Various complications can occur in the presence of palatally impacted canine [26,27]. Root resorption of the adjacent incisors is common sequelae that should be well considered in the treatment plan. Earlier studies by Ericson and Kurol using conventional radiography, estimated that in 12.5% of the ectopically maxillary canines caused some resorption of the adjacent incisors [12].
Later on, with the emergence of CT as an essential diagnostic tool, Ericson reported that root resorption had occurred in 38% of the lateral incisors and 9% of the central incisors [28], while other studies reported 25% - 67.7% root resorption for lateral incisor and 5%-18% for the central incisor [28-30]. 50% more root resorption detection was reported when using CT compared to intraoral x rays [28]. A recent study, using CBCT to determine the main factors associated with the palatal displaced canines and incisor root resorption, concluded that canines in contact with adjacent incisor roots was the only risk factor for incisor root resorption, while canine angulation and proximity to midline were not considered factors affecting root resorption [31].
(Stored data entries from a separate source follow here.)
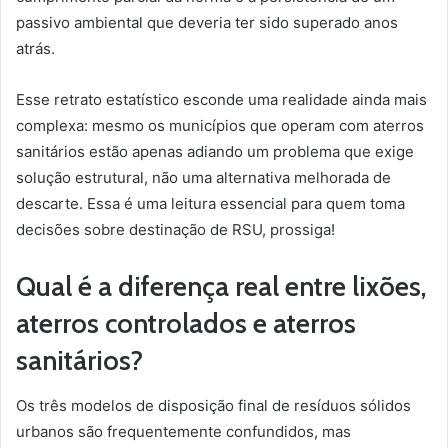
passivo ambiental que deveria ter sido superado anos
atrás.
Esse retrato estatístico esconde uma realidade ainda mais
complexa: mesmo os municípios que operam com aterros
sanitários estão apenas adiando um problema que exige
solução estrutural, não uma alternativa melhorada de
descarte. Essa é uma leitura essencial para quem toma
decisões sobre destinação de RSU, prossiga!
Qual é a diferença real entre lixões,
aterros controlados e aterros
sanitários?
Os três modelos de disposição final de resíduos sólidos
urbanos são frequentemente confundidos, mas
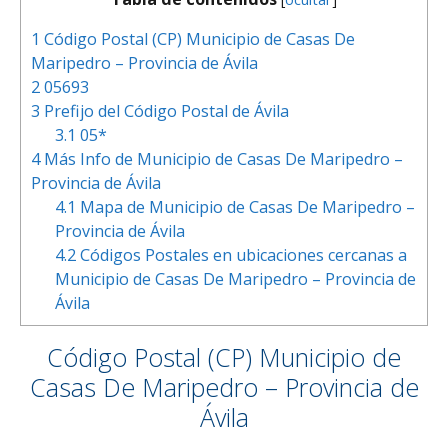
1
Código Postal (CP) Municipio de Casas De
Maripedro – Provincia de Ávila
2
05693
3
Prefijo del Código Postal de Ávila
3.1
05*
4
Más Info de Municipio de Casas De Maripedro –
Provincia de Ávila
4.1
Mapa de Municipio de Casas De Maripedro –
Provincia de Ávila
4.2
Códigos Postales en ubicaciones cercanas a
Municipio de Casas De Maripedro – Provincia de
Ávila
Código Postal (CP) Municipio de
Casas De Maripedro – Provincia de
Ávila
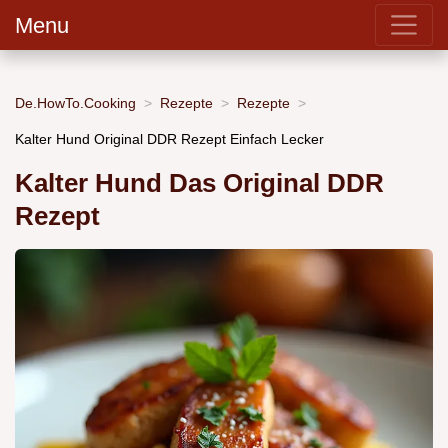
Menu
De.HowTo.Cooking
Rezepte
Rezepte
Kalter Hund Original DDR Rezept Einfach Lecker
Kalter Hund Das Original DDR
Rezept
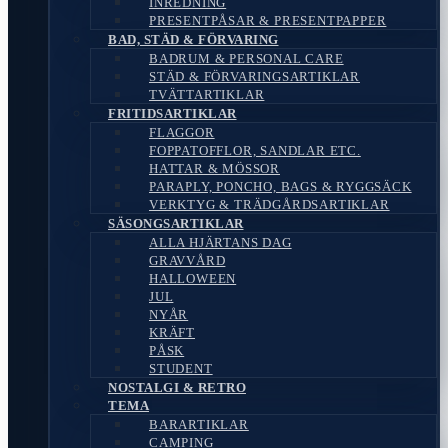
INREDNING
PRESENTPÅSAR & PRESENTPAPPER
BAD, STÄD & FÖRVARING
BADRUM & PERSONAL CARE
STÄD & FÖRVARINGSARTIKLAR
TVÄTTARTIKLAR
FRITIDSARTIKLAR
FLAGGOR
FOPPATOFFLOR, SANDLAR ETC.
HATTAR & MÖSSOR
PARAPLY, PONCHO, BAGS & RYGGSÄCK
VERKTYG & TRÄDGÅRDSARTIKLAR
SÄSONGSARTIKLAR
ALLA HJÄRTANS DAG
GRAVVÅRD
HALLOWEEN
JUL
NYÅR
KRÄFT
PÅSK
STUDENT
NOSTALGI & RETRO
TEMA
BARARTIKLAR
CAMPING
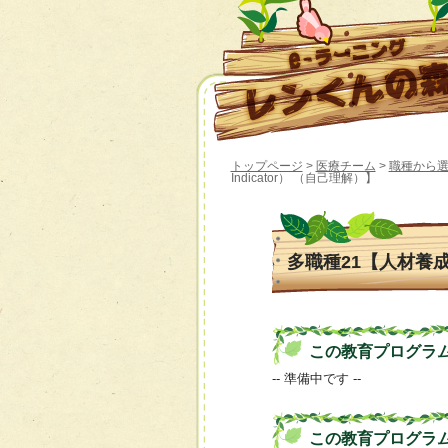
トップページ
>
医療チーム
>
職種から
Indicator） （自己理解）】
多職種21【人材養成プロ
この教育プログラムの 
-- 準備中です --
この教育プログラ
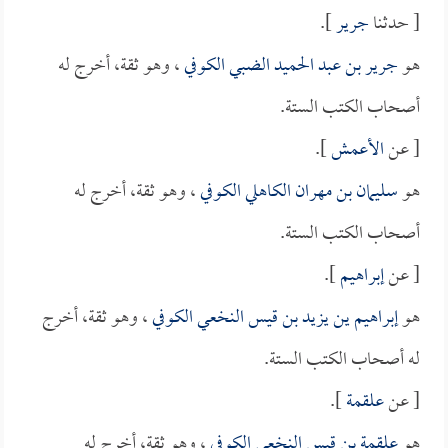
[ حدثنا
جرير
].
هو
جرير بن عبد الحميد الضبي الكوفي
، وهو ثقة، أخرج له
أصحاب الكتب الستة.
[ عن
الأعمش
].
هو
سليمان بن مهران الكاهلي الكوفي
، وهو ثقة، أخرج له
أصحاب الكتب الستة.
[ عن
إبراهيم
].
هو
إبراهيم ين يزيد بن قيس النخعي الكوفي
، وهو ثقة، أخرج
له أصحاب الكتب الستة.
[ عن
علقمة
].
هو
علقمة بن قيس النخعي الكوفي
، وهو ثقة، أخرج له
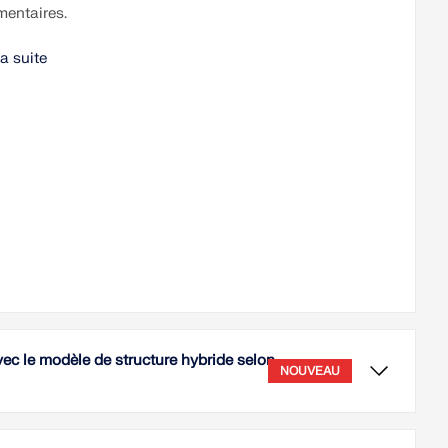
entaires.
la suite
ec le modèle de structure hybride selon
NOUVEAU
icle technique a pour but de vous apprendre comment
r et vérifier les jonctions de montants des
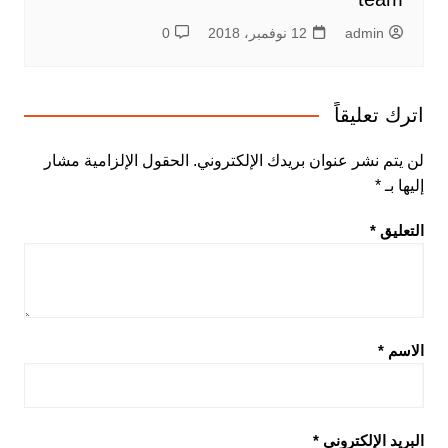
admin
12 نوفمبر، 2018
0
اترك تعليقاً
لن يتم نشر عنوان بريدك الإلكتروني.
الحقول الإلزامية مشار
إليها بـ
*
التعليق
*
الاسم
*
البريد الإلكتروني
*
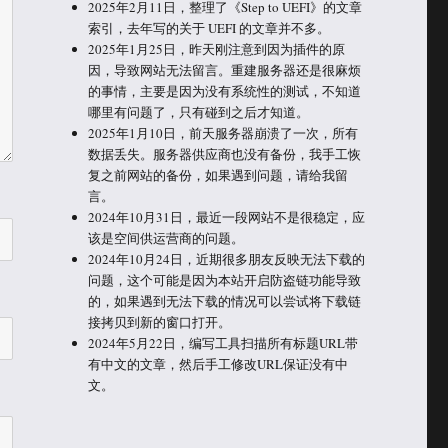
2025年2月11日，整理了《Step to UEFI》的文章
索引，去年写的关于 UEFI 的文章并不多。
2025年1月25日，昨天刚注意到因为插件的原
因，导致网站无法留言。重建服务器还是很麻烦
的事情，主要是因为没有系统性的测试，不知道
哪里有问题了，只有碰到之后才知道。
2025年1月10日，前天服务器崩溃了一次，所有
数据丢失。服务器供应商也没有备份，我手工恢
复之前网站的备份，如果遇到问题，请给我留
言。
2024年10月31日，最近一段网站不是很稳定，应
该是空间供运营商的问题。
2024年10月24日，近期很多朋友反映无法下载的
问题，这个可能是因为本站开启防盗链功能导致
的，如果遇到无法下载的情况可以尝试将下载链
接拷贝到新的窗口打开。
2024年5月22日，编写工具扫描所有标题URL带
有中文的文章，然后手工修改URL保证没有中
文。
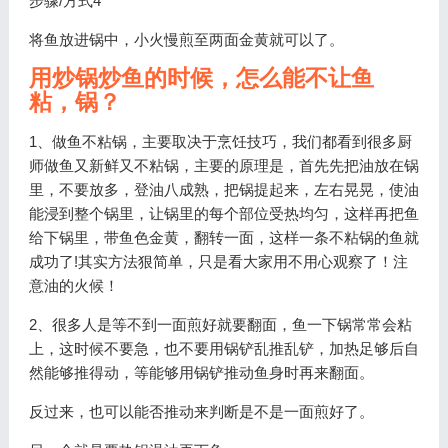
步骤/方式4
将鱼放进锅中，小火慢煎至两面金黄就可以了。
用炒锅炒鱼的时候，怎么能不让鱼
粘，锅？
1、做鱼不粘锅，主要取决于烹饪技巧，我们都看到很多厨
师做鱼又新鲜又不粘锅，主要的原理是，首先先把油放在锅
里，不要放多，登油八成熟，把锅提起来，左右晃晃，使油
能浸到整个锅里，让锅里的每个部位受热均匀，这样再把鱼
给下锅里，带鱼色金黄，翻转一面，这样一条不粘锅的鱼就
成功了!其实方法狠简单，只是看大家用不用心观察了！注
意油的火候！
2、很多人是等不到一面煎好就要翻面，鱼一下锅常常会粘
上，这时候不要急，也不要用锅铲乱推乱铲，加热足够后自
然能够推得动，等能够用锅铲推动鱼身时再来翻面。
反过来，也可以能否推动来判断是不是一面煎好了。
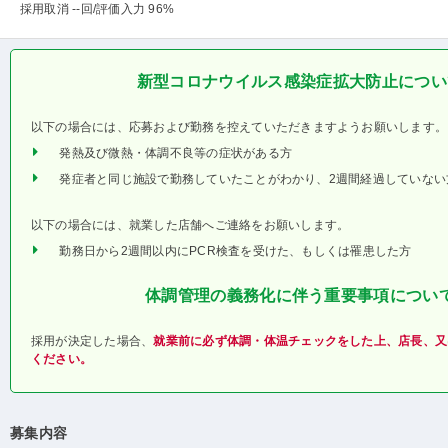
採用取消 --回
/評価入力 96%
新型コロナウイルス感染症拡大防止につい
以下の場合には、応募および勤務を控えていただきますようお願いします。
発熱及び微熱・体調不良等の症状がある方
発症者と同じ施設で勤務していたことがわかり、2週間経過していない
以下の場合には、就業した店舗へご連絡をお願いします。
勤務日から2週間以内にPCR検査を受けた、もしくは罹患した方
体調管理の義務化に伴う重要事項につい
採用が決定した場合、
就業前に必ず体調・体温チェックをした上、店長、又
ください。
募集内容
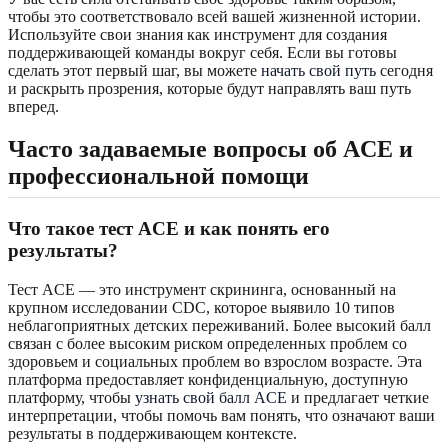
чтобы это соответствовало всей вашей жизненной истории.
Используйте свои знания как инструмент для создания
поддерживающей команды вокруг себя. Если вы готовы
сделать этот первый шаг, вы можете
начать свой путь
сегодня
и раскрыть прозрения, которые будут направлять ваш путь
вперед.
Часто задаваемые вопросы об ACE и
профессиональной помощи
Что такое тест ACE и как понять его
результаты?
Тест ACE — это инструмент скрининга, основанный на
крупном исследовании CDC, которое выявило 10 типов
неблагоприятных детских переживаний. Более высокий балл
связан с более высоким риском определенных проблем со
здоровьем и социальных проблем во взрослом возрасте. Эта
платформа предоставляет конфиденциальную, доступную
платформу, чтобы
узнать свой балл ACE
и предлагает четкие
интерпретации, чтобы помочь вам понять, что означают ваши
результаты в поддерживающем контексте.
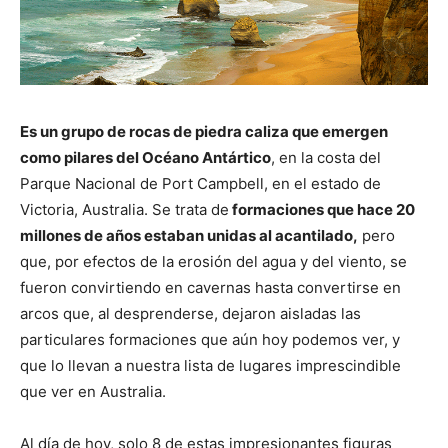
Es un grupo de rocas de piedra caliza que emergen
como pilares del Océano Antártico
, en la costa del
Parque Nacional de Port Campbell, en el estado de
Victoria, Australia. Se trata de
formaciones que hace 20
millones de años estaban unidas al acantilado,
pero
que, por efectos de la erosión del agua y del viento, se
fueron convirtiendo en cavernas hasta convertirse en
arcos que, al desprenderse, dejaron aisladas las
particulares formaciones que aún hoy podemos ver, y
que lo llevan a nuestra lista de lugares imprescindible
que ver en Australia.
Al día de hoy, solo 8 de estas impresionantes figuras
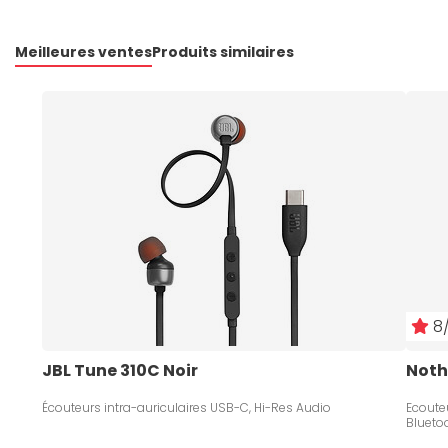
Meilleures ventes
Produits similaires
8/
JBL Tune 310C Noir
Noth
Écouteurs intra-auriculaires USB-C, Hi-Res Audio
Ecouteu
Blueto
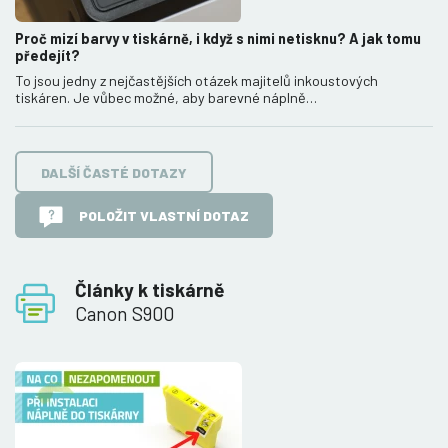
Proč mizí barvy v tiskárně, i když s nimi netisknu? A jak tomu
předejít?
To jsou jedny z nejčastějších otázek majitelů inkoustových
tiskáren. Je vůbec možné, aby barevné náplně…
DALŠÍ ČASTÉ DOTAZY
POLOŽIT VLASTNÍ DOTAZ
Články k tiskárně
Canon S900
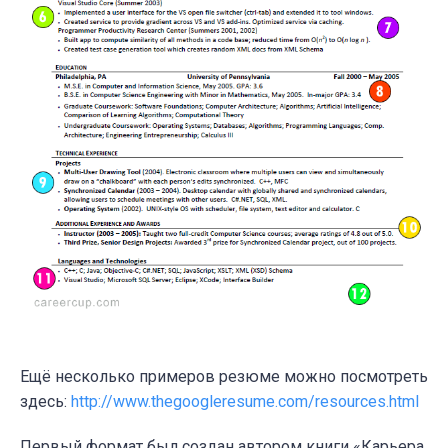
Ещё несколько примеров резюме можно посмотреть
здесь:
http://www.thegoogleresume.com/resources.html
Первый формат был создан автором книги «Карьера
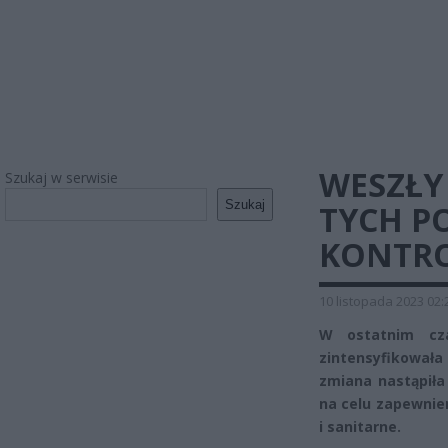
WESZŁY
Szukaj w serwisie
Szukaj
TYCH P
KONTRO
10 listopada 2023 02:
W ostatnim cza
zintensyfikowała
zmiana nastąpił
na celu zapewni
i sanitarne.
The treatment of impacted canines can be by either the surgical exposure followed by orthodontic traction of the palatally impacted canine, or the extractions of the impacted canines and leaving the first premolar in place of the impacted canine.
The most important step during orthodontic treatment of a palatally impacted canine is to start by taking the impacted canine away from the roots of the incisors after correct diagnosis and surgical exposure; this can be achieved by up righting the palatally impacted canine vertically in the palate.
Several methods were described for traction of the canines, using a Ballista spring and pulling them from a Transpalatal bar and more recently the use of miniscrews to achieve this purpose.
We suggest the use a combined Transpalatal bar and a 3-helical bar appliance, the helices will be the site of attachment of the elastic thread to pull the canines away from the incisors and when the canines are up righted, the helical bar is removed, and a TPB is left in place for anchorage purposes.